Réalisé par :Michael O’Shea


Avec :
Eric Ruffin, Chloe Levine, Aaron Moten


Sortie : 
Prochainement 


Durée:
 1h40


Budget: /


Distributeur : 
ARP Sélection

Synopsis :

« Queens, New York. Milo a 14 ans. Orphelin, son seul refuge est l’appartement qu’il partage avec son grand frère. Solitaire, il passe son temps à regarder des films de vampires. L’arrivée d’une nouvelle voisine fera naître en lui des sentiments inédits; »

0/5

The Transfiguration est sans intérêt. Vendu comme un film de genre à base de vampire, le film ne tient même pas sa promesse. Ni film de genre, ni vrai film de vampire n’est proposé aux spectateurs. Cette erreur de catégorisation aurait pu être pardonnée si The Transfiguration se rattrapait sur autre chose, par exemple sur la qualité des images ou sur son originalité. Les minutes passent, les quarts d’heure défilent, mais rien ne change : rien n’est intéressant. Pire encore, le film est complètement ennuyant. Aucun enjeu.
Les films de vampires se situent généralement dans des atmosphères très sombres et glauques. Ici, le réalisateur Michael O’Shea a essayé de faire quelque chose d’original en plaçant l’unique vampire dans un cadre spatio-temporel complètement réel. Echec. Cela ne donne rien de bien. Cela ne sauve en aucun cas le scénario désastreux, bien au contraire. Le personnage principal est un américain, totalement normal à première vue. Mais c’est plus fort que lui, il a besoin de boire du sang. Voilà, notre seul et unique vampire dans The Transfiguration. Il ne fait pas peur, n’est pas intriguant et n’est même pas attachant. Un personnage dont on se moque clairement. C’est bien triste pour un 1e rôle ! L’intention du réalisateur est surement ici : prendre une personne commune et la rendre accro au sang avec une certaine perversité. Cela aurait pu donner un très bon résultat. Ce n’est pourtant pas le cas de The Transfiguration. Aucune intensité, aucun frisson côté spectateur.

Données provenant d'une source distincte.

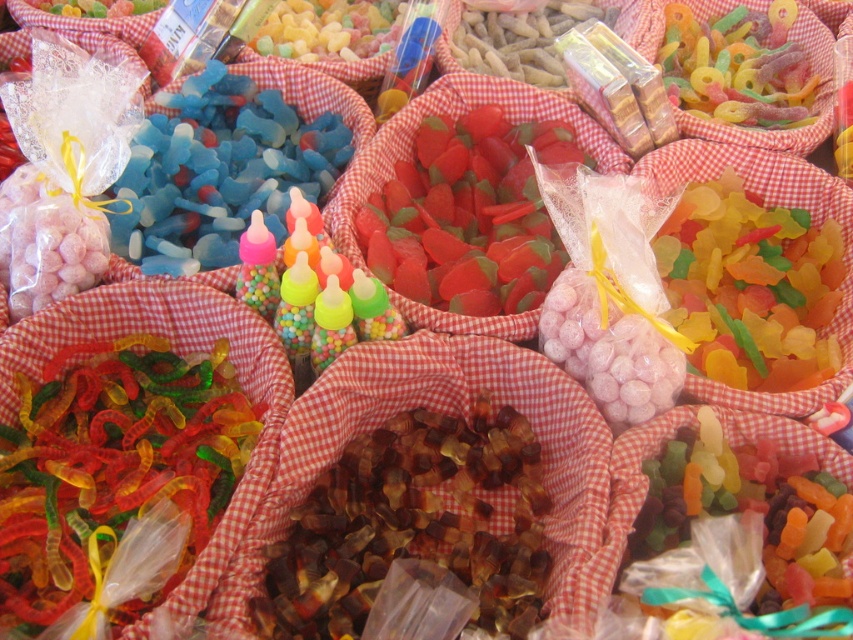
Which is behind, point (271, 605) or point (397, 262)?

The point (397, 262) is behind.

What do you see at coordinates (412, 524) in the screenshot?
I see `translucent amber gummy bears at center` at bounding box center [412, 524].

Locate an element on the screen. The height and width of the screenshot is (640, 853). translucent amber gummy bears at center is located at coordinates (412, 524).

Does translucent red gummy at center have a larger size compared to blue translucent gummy bears at upper left?

No, translucent red gummy at center is not bigger than blue translucent gummy bears at upper left.

Who is more distant from viewer, (403, 260) or (190, 273)?

Point (403, 260)

At what (x,y) coordinates should I click in order to perform the action: click on translucent red gummy at center. Please return your answer as a coordinate pair (x, y). This screenshot has width=853, height=640. Looking at the image, I should click on (468, 216).

Does point (302, 566) come closer to viewer compared to point (230, 99)?

Yes, it is.

Measure the distance from translucent amber gummy bears at center to blue translucent gummy bears at upper left.

translucent amber gummy bears at center and blue translucent gummy bears at upper left are 23.73 inches apart.

Is point (360, 480) positioned before point (225, 161)?

Yes.

Image resolution: width=853 pixels, height=640 pixels. Find the location of `translucent amber gummy bears at center`. translucent amber gummy bears at center is located at coordinates (412, 524).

Cette quasi banalisation du vampirisme devient très rapidement hautement ridicule. Le sujet est introduit de façon beaucoup trop explicite. Il n’y a aucune finesse. Le film regorge d’images redondantes pour le moins très claires : des cassettes VHS de Dracula sont montrées plusieurs fois ainsi que des extraits vidéos de vampires par exemple…. N’est-ce pas un peu prendre le spectateur pour un idiot ? A moins que ces images servent à rappeler que nous sommes censés être devant un film de genre, ce qui ne saute vraiment plus aux yeux au bout de seulement quelques minutes de film. Histoire d’en remettre une couche, le réalisateur se sert du second rôle, joué par Chloe Levine. Celle-ci sympathise avec le dit-vampire. Au cours de leurs multiples conversations sans queue ni tête, il arrive très souvent qu’elle se mette innocemment à parler …. De vampires ! Mais quel naturel … ! « Au fait, toi les vampires tu en penses quoi ? Juste pour savoir » non non non et non, ce n’est absolument pas possible ! Et l’amitié entre cette fameuse jeune fille et l’américain, à quoi sert-elle ? Leur idylle tantôt amoureuse tantôt amical n’a rien de beau, rien de fou, c’est plat, c’est d’une inutilité monstrueuse.
Assez dit pour le scénario, qui, vous l’aurez compris, est radicalement raté de A à Z. Côté technique maintenant, ce n’est pas mieux ! Beaucoup trop de caméra épaule. L’utilisation de ce procédé peut être très efficace quand il est justifié. Mais là, rien à faire. Si cette façon de filmer devait permettre aux spectateurs de se sentir plus concerné et d’être intégré à la vie de Milo (Eric Ruffin), le jeune américain, sachez que cela ne marche pas. Des fois, seulement, la caméra est utilisée à bon escient: il arrive que le point de vue donne l’impression d’être celui d’un animal en chasse, caché derrière des éléments du décor, à scruter sa proie. Là, et seulement là, les images sont percutantes et donnent l’impression d’une cohésion entre ce qui est filmé et la manière dont cela est filmé.
Rien de plus. Niveau sonore, tout reste extrêmement basique et encore une fois, sans aucune intensité. Si vous vous attendez à voir un bon film de genre, vous vous trompez. En fait, même s’il n’est pas de genre, The Transfiguration n’est même pas un bon film.

Entièrement raté. N’allez pas y perdre votre temps.